To enhance a mundane part depends on the actor, and it was obvious she had taken the most stock in trade roles assigned to her by the script to another level. Indeed, her bikini-clad cover (Filmfare, Aug 1966), had set off shock waves throughout the nation. With Shakti Samanta, Kashmir ki Kali and Evening in Paris were to be followed by the steel-strong women she portrayed in Aradhana and Amar Prem, diametrically different roles those two -- in Aradhana in the dual role of a woman in love and the other as a mother who picked up a scissor to do away with the stock-in-trade tormentor; and in Amar Prem as a wellmeaning Babu moshai’s Calcutta mistress whose presence and power dominated even Rajesh Khanna, at the peak of his superstardom then.

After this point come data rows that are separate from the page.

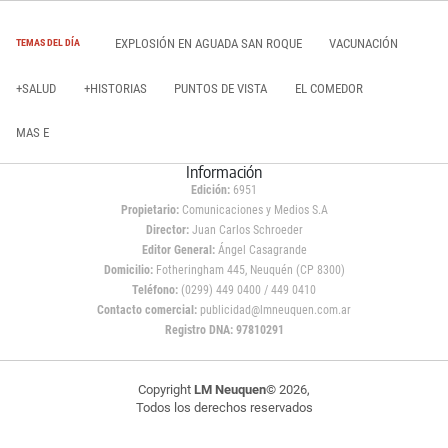
EXPLOSIÓN EN AGUADA SAN ROQUE
VACUNACIÓN
TEMAS DEL DÍA
+SALUD
+HISTORIAS
PUNTOS DE VISTA
EL COMEDOR
MAS E
Información
Edición:
6951
Propietario:
Comunicaciones y Medios S.A
Director:
Juan Carlos Schroeder
Editor General:
Ángel Casagrande
Domicilio:
Fotheringham 445, Neuquén (CP 8300)
Teléfono:
(0299) 449 0400 / 449 0410
Contacto comercial:
publicidad@lmneuquen.com.ar
Registro DNA: 97810291
Copyright
LM Neuquen
© 2026,
Todos los derechos reservados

Incidentally, the one-take song picturisation 'Roop tera mastana...' of Aradhana called for an uninhibited, and yet far from prurient chemistry between Sharmila Tagore and Rajesh Khanna. Although imitated, it has never been matched. Besides Samanta, she appeared to be inspired with Gulzar, be it as his crass, foul-mouthed daughter in Mausam or as the ageing woman in Namkeen, living in abject poverty with a brood of younger women, and overshadowing the then-flavour of the season, Shabana Azmi.

With Hrishikesh Mukherjee, her most significant work was to be evidenced in Anupama, as a repressed daughter of a father who unreasonably held her guilty for her mother’s death at child-birth.


Just one tight close-up of her eyes – her most formidable asset as an actor – moving over a page while reading, has been a stayer. With Mukherjee, she was also given one of her rare chances to display her flair for restrained comedy in Chupke Chupke.Vis-a-vis, Satyakam, the finale cutting between her and her dying husband (Dharmendra)—a decision had to be taken, whether he will go against his conscience and accept a bribe or not. The intercuts between the two actors were done in the quintessential Hrishida style – with unsparing emotions and therefore, extremely moving.

The demands on a mainstream heroine, especially in the 1960s, were rigid. She had to look gorgeous, take care of her costumes and hair-arrangements (bouffants were the order of the day) besides the ability to lip-sync perfectly with the playbacked songs (check out Talaash), and deliver the dialogue mostly without pauses so as not to slacken the tempo.

Sharmila Tagore could fulfil these demands – expertly—but was never given her deserved due by the critics of the time, who were ideologically committed to promote the parallel cinema movement. Perhaps, the problem was that critics expected her to be as ‘untheatrical’ and ‘normal’ as she was in her mentor Satyajit Ray’s films.

To date we can applaud her for being close to everyday life and yet on call, exude glamour in the typical, fantasy-laced big-budget movies of Hindi cinema.